| WHAT THE EXERCISE ASKS |
Report every line below that carries the word "mailing".

| LISTED ENTRIES |
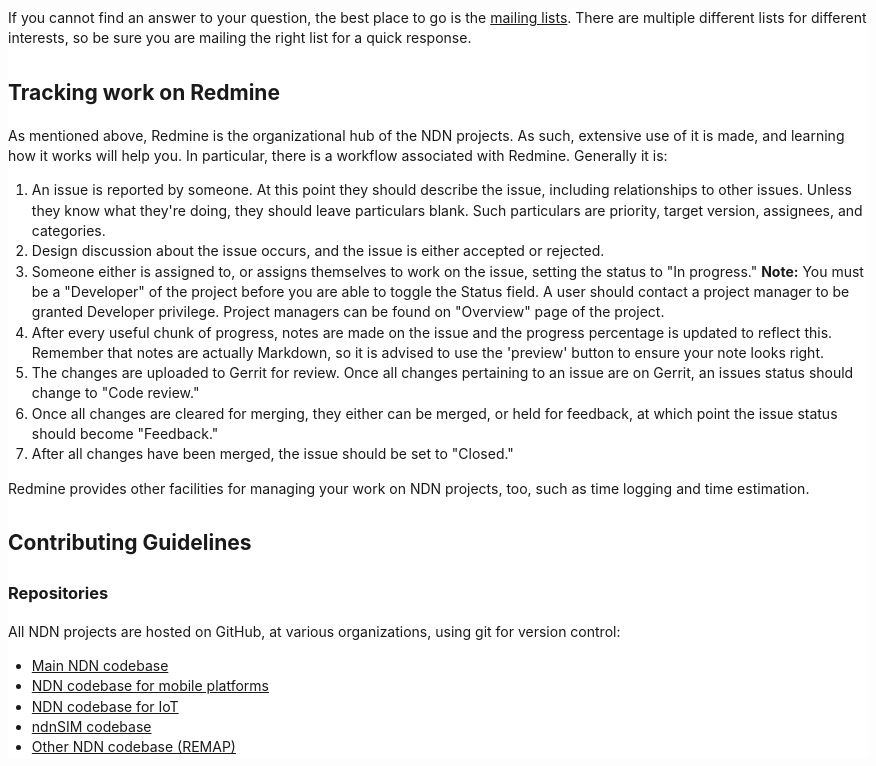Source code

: If you cannot find an answer to your question, the best place to go is
the
[mailing lists](https://named-data.net/codebase/platform/support/mailing-lists/).
There are multiple different lists for different interests, so be sure you
are mailing the right list for a quick response.

## Tracking work on Redmine ##

As mentioned above, Redmine is the organizational hub of the NDN
projects. As such, extensive use of it is made, and learning how it
works will help you. In particular, there is a workflow associated
with Redmine. Generally it is:

1.  An issue is reported by someone. At this point they should
    describe the issue, including relationships to other
    issues. Unless they know what they're doing, they should leave
    particulars blank. Such particulars are priority, target version,
    assignees, and categories.
2.  Design discussion about the issue occurs, and the issue is either
    accepted or rejected.
3.  Someone either is assigned to, or assigns themselves to work on the
    issue, setting the status to "In progress."
    **Note:** You must be a "Developer" of the project before you are
    able to toggle the Status field. A user should contact a project
    manager to be granted Developer privilege. Project managers can be
    found on "Overview" page of the project.
4.  After every useful chunk of progress, notes are made on the issue
    and the progress percentage is updated to reflect this. Remember
    that notes are actually Markdown, so it is advised to use the
    'preview' button to ensure your note looks right.
5.  The changes are uploaded to Gerrit for review. Once all changes
    pertaining to an issue are on Gerrit, an issues status should
    change to "Code review."
6.  Once all changes are cleared for merging, they either can be
    merged, or held for feedback, at which point the issue status
    should become "Feedback."
7.  After all changes have been merged, the issue should be set to
    "Closed."

Redmine provides other facilities for managing your work on NDN
projects, too, such as time logging and time estimation.

## Contributing Guidelines

### Repositories ###

All NDN projects are hosted on GitHub, at various organizations, using git
for version control:

- [Main NDN codebase](https://github.com/named-data)
- [NDN codebase for mobile platforms](https://github.com/named-data-mobile)
- [NDN codebase for IoT](https://github.com/named-data-iot)
- [ndnSIM codebase](https://github.com/named-data-ndnSIM)
- [Other NDN codebase (REMAP)](https://github.com/remap)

| ANSWER AREA |
[mailing lists](https://named-data.net/codebase/platform/support/mailing-lists/).
are mailing the right list for a quick response.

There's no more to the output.